Habib Zargarpour, CG Supervisor for Episode I: One of the more difficult special effects shots in Star Wars: Episode I The Phantom Menace was in the Podrace sequence when Mars Guo's Podracer crashes into the desert floor after Sebulba throws a wrench into his left engine. The challenge was to make a physically realistic crash of this massive Podracer (the largest of the bunch both in terms of size as well as number of parts) at a speed of 600 miles an hour! We knew that we had to show all the metal and actual parts of the model bending and twisting as they get crushed. Doing these shots as miniatures would involve throwing models onto sand at 100 miles an hour and hoping some of it would end up on film, making it very expensive, or even prohibitive, without much control given the number of Podracers that had to crash. The computer model for Mars Guo's Podracer had the intricacies we needed, but we cut that up into even smaller pieces, a total of about 14,000, and an additional 100,000 pieces of smaller debris that came from inside it.
The main Podracer parts were "crashed" using a physics-based dynamic "simulation" with Maya software, including thousands of actual parts from the CG model that were torn off.

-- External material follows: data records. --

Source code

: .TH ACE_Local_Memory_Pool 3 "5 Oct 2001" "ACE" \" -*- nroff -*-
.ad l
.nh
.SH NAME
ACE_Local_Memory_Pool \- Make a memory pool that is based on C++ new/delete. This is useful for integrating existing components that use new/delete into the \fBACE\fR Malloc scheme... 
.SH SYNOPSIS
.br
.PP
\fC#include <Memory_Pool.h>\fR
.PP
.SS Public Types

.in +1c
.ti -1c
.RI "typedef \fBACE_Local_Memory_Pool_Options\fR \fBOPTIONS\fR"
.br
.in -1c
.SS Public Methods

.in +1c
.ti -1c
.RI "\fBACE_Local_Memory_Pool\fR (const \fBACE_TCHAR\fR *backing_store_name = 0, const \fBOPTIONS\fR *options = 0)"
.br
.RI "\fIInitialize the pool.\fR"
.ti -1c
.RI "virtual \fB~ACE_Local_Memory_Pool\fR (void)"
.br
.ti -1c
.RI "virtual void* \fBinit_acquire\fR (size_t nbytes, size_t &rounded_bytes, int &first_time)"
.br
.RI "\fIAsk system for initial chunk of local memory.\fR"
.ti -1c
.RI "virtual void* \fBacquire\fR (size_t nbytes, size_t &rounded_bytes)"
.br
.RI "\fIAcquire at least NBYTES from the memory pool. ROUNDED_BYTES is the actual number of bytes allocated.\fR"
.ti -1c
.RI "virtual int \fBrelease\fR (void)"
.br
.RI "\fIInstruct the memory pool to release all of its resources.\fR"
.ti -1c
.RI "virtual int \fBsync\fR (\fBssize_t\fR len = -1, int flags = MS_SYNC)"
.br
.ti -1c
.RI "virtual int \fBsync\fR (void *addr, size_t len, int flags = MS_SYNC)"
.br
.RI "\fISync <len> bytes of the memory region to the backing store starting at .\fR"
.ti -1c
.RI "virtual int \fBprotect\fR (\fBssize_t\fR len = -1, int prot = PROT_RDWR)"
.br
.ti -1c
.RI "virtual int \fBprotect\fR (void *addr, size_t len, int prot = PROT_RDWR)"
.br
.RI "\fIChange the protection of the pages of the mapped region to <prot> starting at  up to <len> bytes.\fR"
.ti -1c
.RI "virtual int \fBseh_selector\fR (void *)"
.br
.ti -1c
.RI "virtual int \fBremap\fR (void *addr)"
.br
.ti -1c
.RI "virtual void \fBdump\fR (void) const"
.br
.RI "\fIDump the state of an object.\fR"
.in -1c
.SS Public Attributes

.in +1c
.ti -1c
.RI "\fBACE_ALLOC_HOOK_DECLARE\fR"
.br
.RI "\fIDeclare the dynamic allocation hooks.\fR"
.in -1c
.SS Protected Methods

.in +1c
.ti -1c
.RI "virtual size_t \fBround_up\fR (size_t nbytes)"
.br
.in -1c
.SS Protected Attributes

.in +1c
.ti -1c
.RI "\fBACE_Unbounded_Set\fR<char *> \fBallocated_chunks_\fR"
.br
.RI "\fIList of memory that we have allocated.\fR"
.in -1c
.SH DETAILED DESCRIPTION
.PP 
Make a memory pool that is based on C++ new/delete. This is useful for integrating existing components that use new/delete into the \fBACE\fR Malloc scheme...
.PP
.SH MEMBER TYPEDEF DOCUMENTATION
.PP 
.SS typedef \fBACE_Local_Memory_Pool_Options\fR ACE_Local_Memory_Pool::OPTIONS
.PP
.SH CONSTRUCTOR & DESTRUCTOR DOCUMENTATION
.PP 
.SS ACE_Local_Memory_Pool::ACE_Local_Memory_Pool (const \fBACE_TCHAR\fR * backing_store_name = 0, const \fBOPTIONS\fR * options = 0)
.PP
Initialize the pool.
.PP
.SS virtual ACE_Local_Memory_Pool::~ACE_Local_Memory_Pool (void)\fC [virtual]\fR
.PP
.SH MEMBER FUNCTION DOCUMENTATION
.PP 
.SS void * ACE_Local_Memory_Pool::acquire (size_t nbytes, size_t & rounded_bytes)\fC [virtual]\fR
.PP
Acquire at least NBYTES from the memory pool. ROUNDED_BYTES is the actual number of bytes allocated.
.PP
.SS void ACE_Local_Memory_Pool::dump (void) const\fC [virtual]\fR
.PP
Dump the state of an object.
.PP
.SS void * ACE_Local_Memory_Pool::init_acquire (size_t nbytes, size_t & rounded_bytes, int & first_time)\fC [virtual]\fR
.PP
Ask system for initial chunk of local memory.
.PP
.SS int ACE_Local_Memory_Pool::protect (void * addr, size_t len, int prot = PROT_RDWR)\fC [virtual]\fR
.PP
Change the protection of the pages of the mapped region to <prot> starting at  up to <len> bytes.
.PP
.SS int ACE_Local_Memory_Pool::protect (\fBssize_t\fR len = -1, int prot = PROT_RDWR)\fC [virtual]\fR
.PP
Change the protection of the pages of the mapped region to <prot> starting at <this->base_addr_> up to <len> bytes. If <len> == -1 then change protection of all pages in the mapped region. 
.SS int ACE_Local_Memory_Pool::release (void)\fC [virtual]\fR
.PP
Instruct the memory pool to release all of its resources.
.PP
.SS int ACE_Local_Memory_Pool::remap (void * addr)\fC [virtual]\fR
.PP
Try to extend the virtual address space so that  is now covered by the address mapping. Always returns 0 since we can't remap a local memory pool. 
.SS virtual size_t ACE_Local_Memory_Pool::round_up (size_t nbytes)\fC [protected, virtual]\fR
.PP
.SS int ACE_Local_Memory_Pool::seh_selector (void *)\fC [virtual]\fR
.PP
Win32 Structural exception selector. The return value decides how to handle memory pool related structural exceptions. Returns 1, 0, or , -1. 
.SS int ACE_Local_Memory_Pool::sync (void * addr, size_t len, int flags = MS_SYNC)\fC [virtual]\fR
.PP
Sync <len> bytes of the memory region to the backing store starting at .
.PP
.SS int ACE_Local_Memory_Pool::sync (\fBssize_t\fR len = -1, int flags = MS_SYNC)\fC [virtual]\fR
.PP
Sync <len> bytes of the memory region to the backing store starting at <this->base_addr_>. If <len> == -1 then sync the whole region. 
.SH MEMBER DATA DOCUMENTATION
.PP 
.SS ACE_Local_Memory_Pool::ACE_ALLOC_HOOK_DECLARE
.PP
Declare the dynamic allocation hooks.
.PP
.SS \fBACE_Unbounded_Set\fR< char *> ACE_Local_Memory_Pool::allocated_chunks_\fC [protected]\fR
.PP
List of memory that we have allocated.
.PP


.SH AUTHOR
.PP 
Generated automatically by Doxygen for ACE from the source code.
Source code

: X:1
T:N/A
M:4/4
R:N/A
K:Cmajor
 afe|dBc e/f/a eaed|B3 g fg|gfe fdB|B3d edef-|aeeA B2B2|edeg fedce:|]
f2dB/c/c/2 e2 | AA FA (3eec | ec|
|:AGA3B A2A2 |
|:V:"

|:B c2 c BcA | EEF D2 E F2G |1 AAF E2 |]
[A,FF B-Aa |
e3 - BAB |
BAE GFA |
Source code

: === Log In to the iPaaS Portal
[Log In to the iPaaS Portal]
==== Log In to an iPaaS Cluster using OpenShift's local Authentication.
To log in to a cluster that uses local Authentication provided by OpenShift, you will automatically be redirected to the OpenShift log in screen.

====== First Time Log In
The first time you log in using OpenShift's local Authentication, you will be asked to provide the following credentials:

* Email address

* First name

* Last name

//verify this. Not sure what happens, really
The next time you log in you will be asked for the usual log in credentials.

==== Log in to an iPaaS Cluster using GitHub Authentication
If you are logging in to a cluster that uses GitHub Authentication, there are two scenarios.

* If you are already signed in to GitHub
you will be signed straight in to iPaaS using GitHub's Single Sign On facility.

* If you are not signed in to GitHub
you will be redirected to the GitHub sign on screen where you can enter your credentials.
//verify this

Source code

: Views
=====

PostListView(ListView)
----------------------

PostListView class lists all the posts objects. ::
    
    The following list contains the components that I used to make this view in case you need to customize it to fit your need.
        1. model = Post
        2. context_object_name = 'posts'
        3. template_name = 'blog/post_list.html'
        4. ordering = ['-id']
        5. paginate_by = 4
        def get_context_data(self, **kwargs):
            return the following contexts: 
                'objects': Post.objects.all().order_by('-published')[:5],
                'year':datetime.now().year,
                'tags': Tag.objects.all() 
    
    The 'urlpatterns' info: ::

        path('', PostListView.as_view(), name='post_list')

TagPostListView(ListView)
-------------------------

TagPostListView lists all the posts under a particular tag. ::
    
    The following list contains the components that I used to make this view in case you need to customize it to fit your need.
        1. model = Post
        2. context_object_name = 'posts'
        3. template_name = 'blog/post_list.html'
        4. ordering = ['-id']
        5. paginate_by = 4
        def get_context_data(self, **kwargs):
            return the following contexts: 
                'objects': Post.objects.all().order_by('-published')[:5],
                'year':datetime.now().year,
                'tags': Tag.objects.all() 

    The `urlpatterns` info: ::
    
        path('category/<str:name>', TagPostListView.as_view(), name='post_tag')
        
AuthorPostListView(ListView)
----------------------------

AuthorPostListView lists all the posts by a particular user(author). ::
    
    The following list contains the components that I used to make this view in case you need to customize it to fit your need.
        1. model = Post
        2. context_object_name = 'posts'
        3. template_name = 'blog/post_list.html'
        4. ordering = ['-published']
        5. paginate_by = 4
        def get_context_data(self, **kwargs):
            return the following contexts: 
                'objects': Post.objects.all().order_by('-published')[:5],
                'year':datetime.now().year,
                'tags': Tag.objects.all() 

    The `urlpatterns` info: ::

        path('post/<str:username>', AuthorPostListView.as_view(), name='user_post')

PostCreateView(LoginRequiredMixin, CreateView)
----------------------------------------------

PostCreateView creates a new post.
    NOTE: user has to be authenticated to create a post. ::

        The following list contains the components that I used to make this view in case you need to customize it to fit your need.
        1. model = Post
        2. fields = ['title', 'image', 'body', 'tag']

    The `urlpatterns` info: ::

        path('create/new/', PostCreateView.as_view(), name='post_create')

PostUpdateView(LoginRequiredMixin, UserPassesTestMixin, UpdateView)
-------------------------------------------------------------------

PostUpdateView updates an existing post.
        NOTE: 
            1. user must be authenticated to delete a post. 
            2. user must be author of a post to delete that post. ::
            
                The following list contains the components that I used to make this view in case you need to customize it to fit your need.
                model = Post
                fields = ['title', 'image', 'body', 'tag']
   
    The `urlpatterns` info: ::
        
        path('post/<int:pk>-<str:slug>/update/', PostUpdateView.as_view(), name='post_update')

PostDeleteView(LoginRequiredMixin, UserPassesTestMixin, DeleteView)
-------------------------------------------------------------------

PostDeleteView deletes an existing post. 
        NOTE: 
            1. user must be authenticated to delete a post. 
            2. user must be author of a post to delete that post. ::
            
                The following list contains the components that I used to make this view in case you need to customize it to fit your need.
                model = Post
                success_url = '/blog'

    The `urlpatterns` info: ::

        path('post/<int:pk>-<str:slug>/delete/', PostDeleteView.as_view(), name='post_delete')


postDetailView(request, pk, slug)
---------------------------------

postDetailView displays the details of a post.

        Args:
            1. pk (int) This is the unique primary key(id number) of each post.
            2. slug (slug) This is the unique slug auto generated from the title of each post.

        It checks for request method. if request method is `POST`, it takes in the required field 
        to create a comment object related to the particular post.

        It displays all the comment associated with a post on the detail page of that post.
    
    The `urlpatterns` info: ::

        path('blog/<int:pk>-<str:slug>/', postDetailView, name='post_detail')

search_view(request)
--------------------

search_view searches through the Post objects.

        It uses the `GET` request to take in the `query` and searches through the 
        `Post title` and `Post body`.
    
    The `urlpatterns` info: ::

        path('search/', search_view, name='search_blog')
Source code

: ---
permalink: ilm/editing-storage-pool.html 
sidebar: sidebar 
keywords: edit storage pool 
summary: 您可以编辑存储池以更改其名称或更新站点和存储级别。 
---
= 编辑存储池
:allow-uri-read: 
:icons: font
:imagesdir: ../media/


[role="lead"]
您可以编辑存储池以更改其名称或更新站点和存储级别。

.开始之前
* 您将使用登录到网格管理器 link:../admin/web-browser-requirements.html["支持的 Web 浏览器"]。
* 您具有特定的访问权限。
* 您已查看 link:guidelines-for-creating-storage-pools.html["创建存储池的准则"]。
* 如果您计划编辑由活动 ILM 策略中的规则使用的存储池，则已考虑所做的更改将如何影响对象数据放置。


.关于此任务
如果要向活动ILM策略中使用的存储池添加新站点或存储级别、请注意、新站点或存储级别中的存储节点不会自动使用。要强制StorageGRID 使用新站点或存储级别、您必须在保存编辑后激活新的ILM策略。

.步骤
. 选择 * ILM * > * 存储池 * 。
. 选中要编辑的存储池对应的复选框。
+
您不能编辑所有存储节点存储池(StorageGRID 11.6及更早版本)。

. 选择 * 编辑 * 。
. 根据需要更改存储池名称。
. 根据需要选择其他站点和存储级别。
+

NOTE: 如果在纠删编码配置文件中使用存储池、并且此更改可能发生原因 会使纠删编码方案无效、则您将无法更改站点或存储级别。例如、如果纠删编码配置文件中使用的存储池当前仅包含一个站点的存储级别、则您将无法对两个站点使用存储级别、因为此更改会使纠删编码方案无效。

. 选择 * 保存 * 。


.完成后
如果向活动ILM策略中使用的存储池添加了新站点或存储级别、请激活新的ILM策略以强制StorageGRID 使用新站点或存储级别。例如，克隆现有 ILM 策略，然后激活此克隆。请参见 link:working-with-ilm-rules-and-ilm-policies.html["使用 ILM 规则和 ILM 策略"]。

We had to invent a way to make the larger metal parts crush and twist as they impacted the ground or other pieces. Then came the sand and dirt simulation with millions of particles, the smoke and flames, and sparks, all while the Podracer and the camera are traveling at over 600 miles an hour. So the number of different demolition elements combined with the level of realism and the high speeds made for a very difficult task to create this destruction shot.
Habib Zargarpour is Associate Visual Effects Supervisor at ILM. He joined the company as a technical director on The Mask, after working as an illustrator since 1981. A graduate of the University of British Columbia in Vancouver the Art Center College of Design in Pasadena, he stumbled into 3D graphics in 1990 while designing for a film and considers the medium to be "the perfect mix" of the technical and artistic worlds.